[Task description]
Restate every line of the data word for word, except for the images.

***

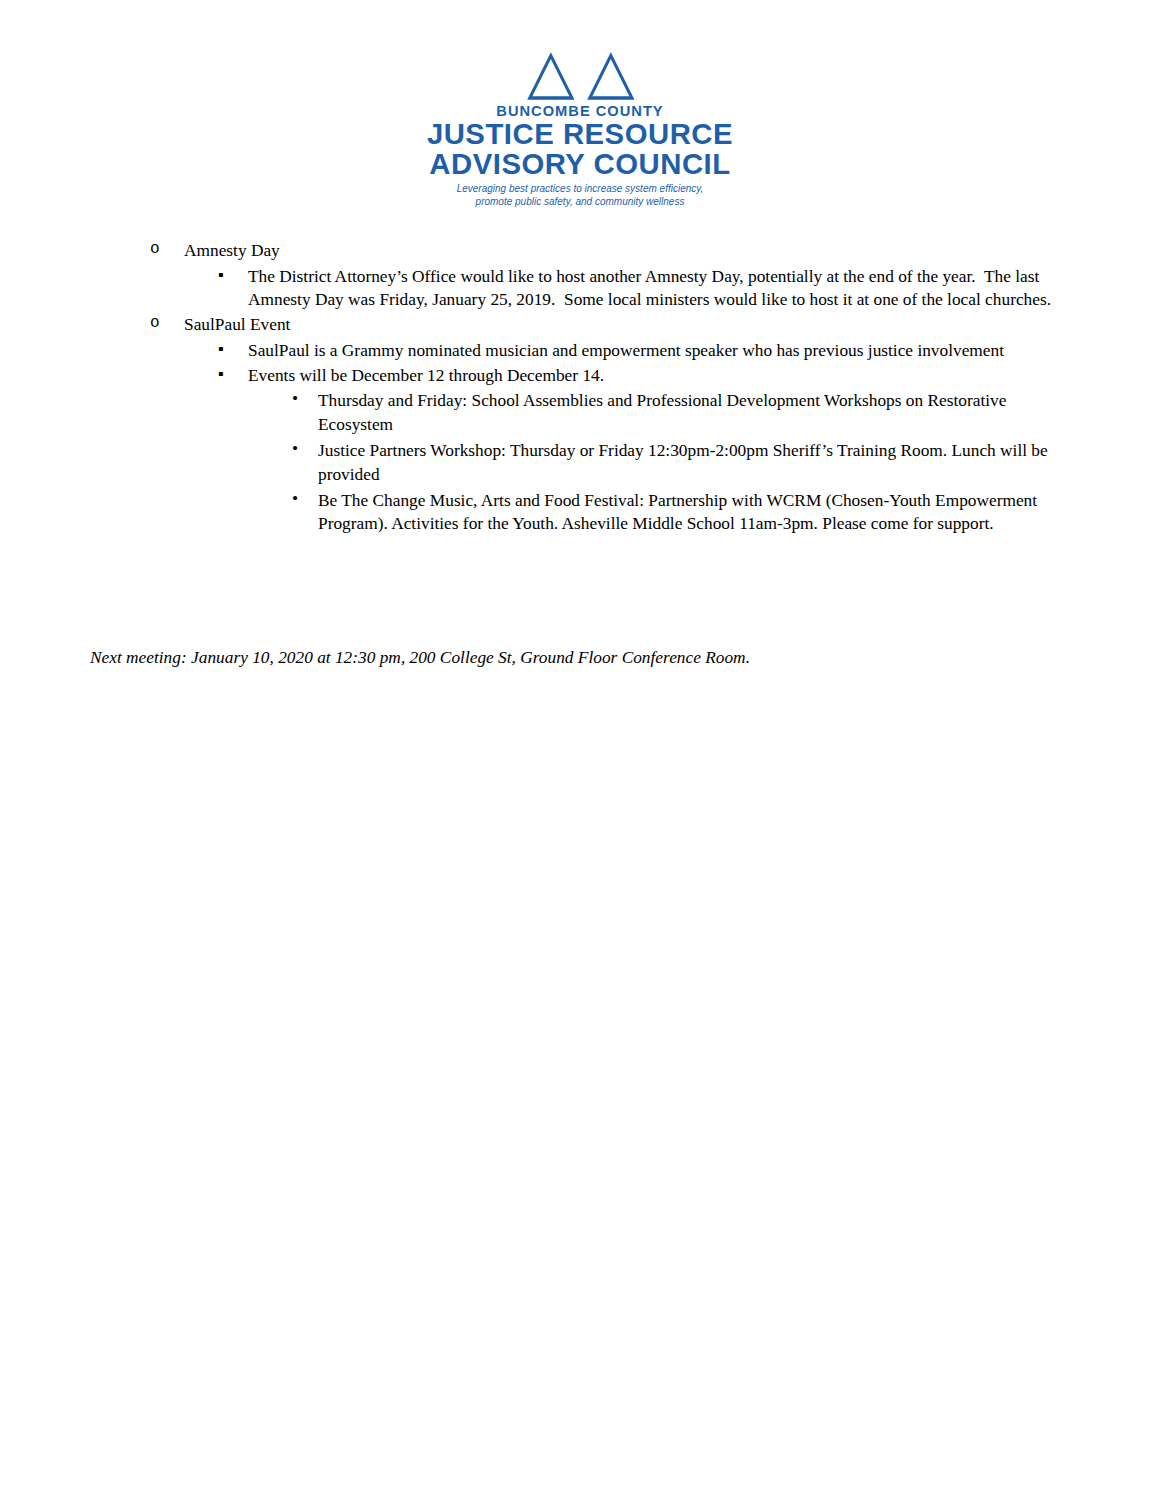△ △ BUNCOMBE COUNTY JUSTICE RESOURCE
ADVISORY COUNCIL Leveraging best practices to increase system efficiency,
promote public safety, and community wellness
Amnesty Day
The District Attorney’s Office would like to host another Amnesty Day, potentially at the end of the year. The last Amnesty Day was Friday, January 25, 2019. Some local ministers would like to host it at one of the local churches.
SaulPaul Event
SaulPaul is a Grammy nominated musician and empowerment speaker who has previous justice involvement
Events will be December 12 through December 14.
Thursday and Friday: School Assemblies and Professional Development Workshops on Restorative Ecosystem
Justice Partners Workshop: Thursday or Friday 12:30pm-2:00pm Sheriff’s Training Room. Lunch will be provided
Be The Change Music, Arts and Food Festival: Partnership with WCRM (Chosen-Youth Empowerment Program). Activities for the Youth. Asheville Middle School 11am-3pm. Please come for support.
Next meeting: January 10, 2020 at 12:30 pm, 200 College St, Ground Floor Conference Room.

***

[Task result]
△ △ BUNCOMBE COUNTY JUSTICE RESOURCE
ADVISORY COUNCIL Leveraging best practices to increase system efficiency,
promote public safety, and community wellness
Amnesty Day
The District Attorney’s Office would like to host another Amnesty Day, potentially at the end of the year. The last Amnesty Day was Friday, January 25, 2019. Some local ministers would like to host it at one of the local churches.
SaulPaul Event
SaulPaul is a Grammy nominated musician and empowerment speaker who has previous justice involvement
Events will be December 12 through December 14.
Thursday and Friday: School Assemblies and Professional Development Workshops on Restorative Ecosystem
Justice Partners Workshop: Thursday or Friday 12:30pm-2:00pm Sheriff’s Training Room. Lunch will be provided
Be The Change Music, Arts and Food Festival: Partnership with WCRM (Chosen-Youth Empowerment Program). Activities for the Youth. Asheville Middle School 11am-3pm. Please come for support.
Next meeting: January 10, 2020 at 12:30 pm, 200 College St, Ground Floor Conference Room.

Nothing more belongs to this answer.